MPs to fight May’s plans for grammar schools

Labour and Liberal Democrat MPs have warned they will stand against government plans to launch new grammar schools across England

Plans to allow new grammar schools across England has been met with criticism from MPs.

Both Labour and Liberal Democrat MPs have warned they will fight against plans put forward by Prime Minister Theresa May to scrap the ban on new grammar schools.

Across England there are around 163 grammar schools and a further 69 in Northern Ireland. Grammar schools require pupils to take an examination at age 10 to 11 to be admitted, but new schools were prevented by a law brought in by the then Labour government in 1998. This prevented any new grammar schools from being created.

May’s plans to repel this law have been opposed by some seniors politicians, including the chair of the Commons Education Committee Conservative Neil Carmichael and Labour’s deputy leader Tom Watson, who said the party would stand against the decision.

Carmichael said: “We have serious issues about social mobility, in particular white working-class young people, and I don’t think that having more grammar schools is going to help them,” he said.

“I think that the creaming off of the best is actually detrimental to the interests of the most.”

A Downing Street spokesperson said: “Policies on education will be set out in due course.”

He added: “The prime minister has been clear that we need to build a country that works for everyone, not just the privileged few.

“Every child should be allowed to rise as far as their talents will take them and birth should never be a barrier.”
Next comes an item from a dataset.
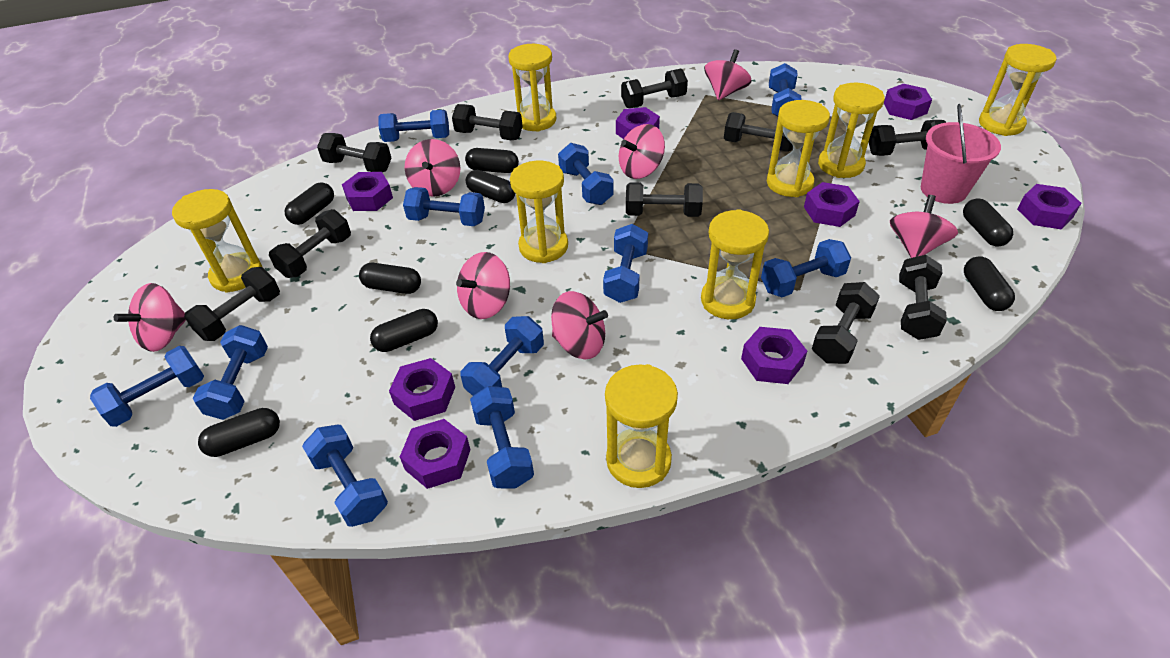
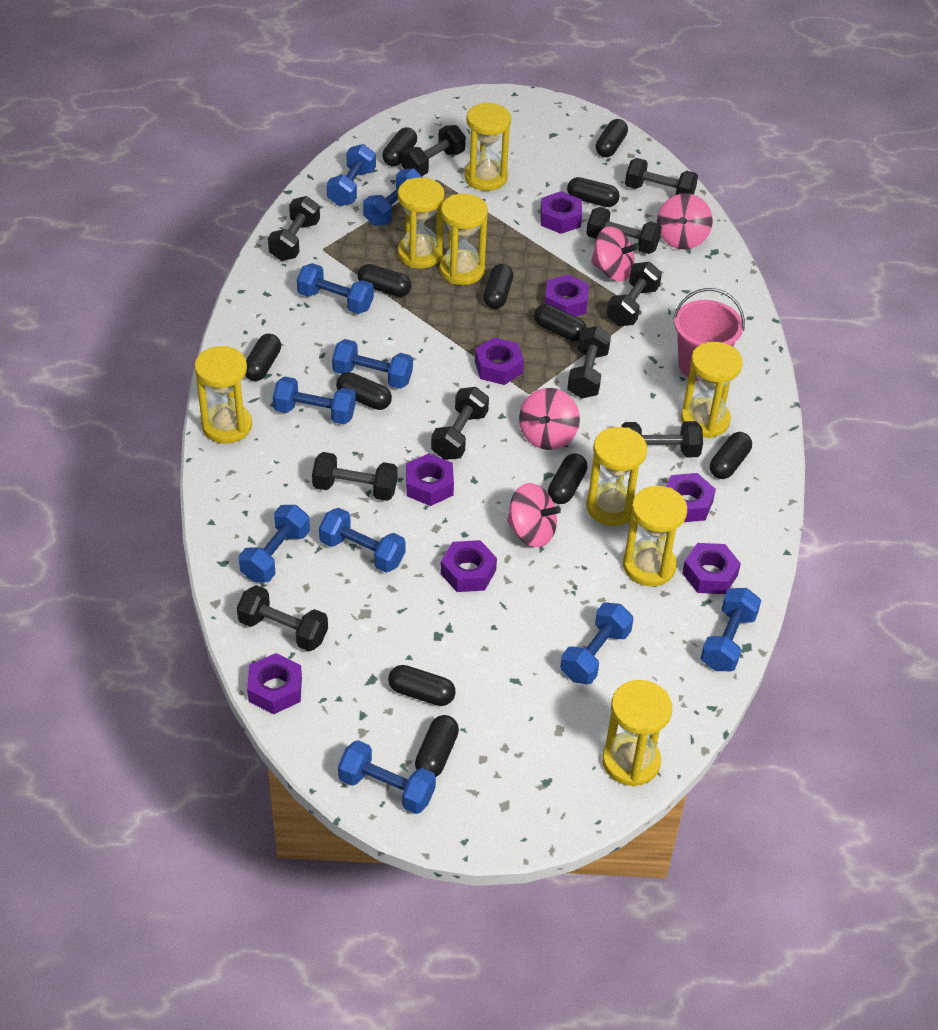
black capsule: 8 -> 12
blue dumbbell: 11 -> 10
pink spinning top: 7 -> 4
Shadow education secretary Angela Rayner said selective schools belonged “in the dustbin of history”, while Lib Dem leaders Tim Farron said his party would “work to block any Tory attempt to create grammar schools”.

The general secretary of the Association of Teachers and Lecturers Mary Bousted said if the government was serious about social mobility it would not be pushing the grammar school agenda.

She said: “All children deserve to have a first-class education, not just those whose parents can afford the private tuition to help them pass the 11-plus.”